Alzheimer’s is characterized by plaques, or clumps, of a toxic protein known as amyloid-beta within nerve cells. These accumulations lead to the activation of a certain type of immune cell in the brain, known as microglia, which can help remove the amyloid plaques.
However, the microglia’s activation may further exacerbate Alzheimer’s by causing inflammation of the central nervous system — a process known as neuroinflammation.
Several factors can influence neuroinflammation, including — notably — the population of bacteria that reside in the intestines. These bacteria are known collectively as the gut microbiome.
“Recent evidence suggests that intestinal bacteria could play a major role in various neurological conditions including autism spectrum disorders, multiple sclerosis, Parkinson’s disease, and Alzheimer’s disease,” Sangram S. Sisodia, director of the Center for Molecular Neurobiology at The University of Chicago, said in a press release.
In fact, it is well-known that people with cognitive impairment exhibit altered gut microbiota. That, in turn, is associated with an increase in the levels of pro-inflammatory molecules in the blood. Therefore, over the last decade, researchers have extensively investigated the link between the gut microbiome and the development of Alzheimer’s disease.
Importantly, a group of American researchers previously documented that long-term use of an antibiotic cocktail in a mouse model of Alzheimer’s led to a reduction in amyloid-beta deposits and inflammation in the brain of male mice only. The researchers, including Sisodia, had designed the cocktail to alter the gut microbiome.
The results were compelling, but the experiments were only conducted on one specific strain of mice. Now, the same team examined the impact of long-term antibiotic treatment in a more aggressive mouse model of Alzheimer’s, known as APPPS1-21.
Results revealed that a long-term antibiotic cocktail treatment reduced amyloid-beta deposits and alterations in microglial cells. Similar to prior studies, the protective effect of antibiotics was restricted only to male mice.
Specifically, the antibiotic treatment was found to change the state of microglial cells from one that promotes neurodegeneration to one that prevents it. It works by lowering the expression levels of neurodegeneration-promoting genes, and increasing the levels of genes that promote a healthy brain. Researchers note that gene expression is the process by which information in a gene is synthesized to create a working product, like a protein.

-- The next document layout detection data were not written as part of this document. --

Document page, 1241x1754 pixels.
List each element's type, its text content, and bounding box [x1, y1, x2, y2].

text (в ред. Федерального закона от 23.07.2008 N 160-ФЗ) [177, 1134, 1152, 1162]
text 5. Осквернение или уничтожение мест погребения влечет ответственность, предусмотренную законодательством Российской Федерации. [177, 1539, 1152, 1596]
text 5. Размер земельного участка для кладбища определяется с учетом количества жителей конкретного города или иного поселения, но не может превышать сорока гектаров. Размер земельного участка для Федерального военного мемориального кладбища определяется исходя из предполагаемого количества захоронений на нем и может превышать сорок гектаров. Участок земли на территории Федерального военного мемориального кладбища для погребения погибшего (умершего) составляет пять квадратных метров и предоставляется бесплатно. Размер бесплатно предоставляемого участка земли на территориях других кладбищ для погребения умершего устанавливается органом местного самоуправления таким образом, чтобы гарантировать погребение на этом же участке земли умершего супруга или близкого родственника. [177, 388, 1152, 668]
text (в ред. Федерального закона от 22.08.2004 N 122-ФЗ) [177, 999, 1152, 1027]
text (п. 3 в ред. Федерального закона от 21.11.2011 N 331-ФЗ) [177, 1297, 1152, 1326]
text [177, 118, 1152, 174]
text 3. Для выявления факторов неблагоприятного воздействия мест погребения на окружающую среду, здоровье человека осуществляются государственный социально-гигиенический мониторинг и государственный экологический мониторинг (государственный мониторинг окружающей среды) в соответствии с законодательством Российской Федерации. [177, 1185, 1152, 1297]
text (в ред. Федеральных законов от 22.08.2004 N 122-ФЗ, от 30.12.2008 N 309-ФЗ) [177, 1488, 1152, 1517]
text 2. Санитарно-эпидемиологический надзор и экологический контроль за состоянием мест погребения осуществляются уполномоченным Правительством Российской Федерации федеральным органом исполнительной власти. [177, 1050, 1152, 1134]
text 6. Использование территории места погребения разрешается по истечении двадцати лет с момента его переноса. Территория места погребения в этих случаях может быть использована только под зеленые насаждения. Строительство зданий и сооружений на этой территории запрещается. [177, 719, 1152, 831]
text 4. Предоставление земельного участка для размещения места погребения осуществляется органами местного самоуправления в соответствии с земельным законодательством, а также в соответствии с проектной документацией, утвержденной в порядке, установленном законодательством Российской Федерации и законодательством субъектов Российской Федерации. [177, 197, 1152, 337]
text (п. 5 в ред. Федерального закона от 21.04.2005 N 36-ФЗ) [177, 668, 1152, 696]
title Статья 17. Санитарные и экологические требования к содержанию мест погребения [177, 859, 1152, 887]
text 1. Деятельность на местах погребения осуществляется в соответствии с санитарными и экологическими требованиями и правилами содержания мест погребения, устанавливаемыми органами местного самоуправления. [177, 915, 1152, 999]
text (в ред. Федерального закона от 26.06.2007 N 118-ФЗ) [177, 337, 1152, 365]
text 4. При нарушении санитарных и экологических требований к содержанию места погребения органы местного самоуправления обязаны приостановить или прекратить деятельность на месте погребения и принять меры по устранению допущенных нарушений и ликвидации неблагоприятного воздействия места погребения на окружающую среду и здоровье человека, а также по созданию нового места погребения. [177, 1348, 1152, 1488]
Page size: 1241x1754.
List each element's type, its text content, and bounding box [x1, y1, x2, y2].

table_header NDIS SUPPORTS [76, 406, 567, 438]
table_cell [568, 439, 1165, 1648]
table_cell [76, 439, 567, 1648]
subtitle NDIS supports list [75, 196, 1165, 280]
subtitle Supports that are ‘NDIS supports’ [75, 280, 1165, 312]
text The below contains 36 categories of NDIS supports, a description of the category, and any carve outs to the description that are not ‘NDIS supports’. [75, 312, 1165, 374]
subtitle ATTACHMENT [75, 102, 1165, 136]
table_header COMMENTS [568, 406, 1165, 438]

To confirm that these changes were caused by alterations in the gut microbiome, the team transplanted fecal microbiota from non-treated male mice into male mice that had been treated with the long-term antibiotic cocktail.
This, in turn, restored the gut bacterial population and caused an increase in amyloid plaque formation and microglial cell activation.
Thus, these results extend the team’s earlier findings and confirm a “causal relationship between the gut microbiome and [Alzheimer’s]-associated inflammation and [amyloid-beta] pathology [disease symptoms] in this model.”
The results were seen only in male mice. The researchers discovered that long-term antibiotic treatment changed the gut bacteria of male and female mice in different ways. The changes in the microbiome of female mice caused their immune systems to increase production of several proinflammatory factors that could influence the activation of microglia, the team said.
“Our study shows that antibiotic-mediated perturbations of the gut microbiome have selective, sex-specific influences on amyloid plaque formation and microglial activity in the brain,” Sisodia said. “We now want to investigate whether these outcomes can be attributed to changes in any particular type of bacteria.”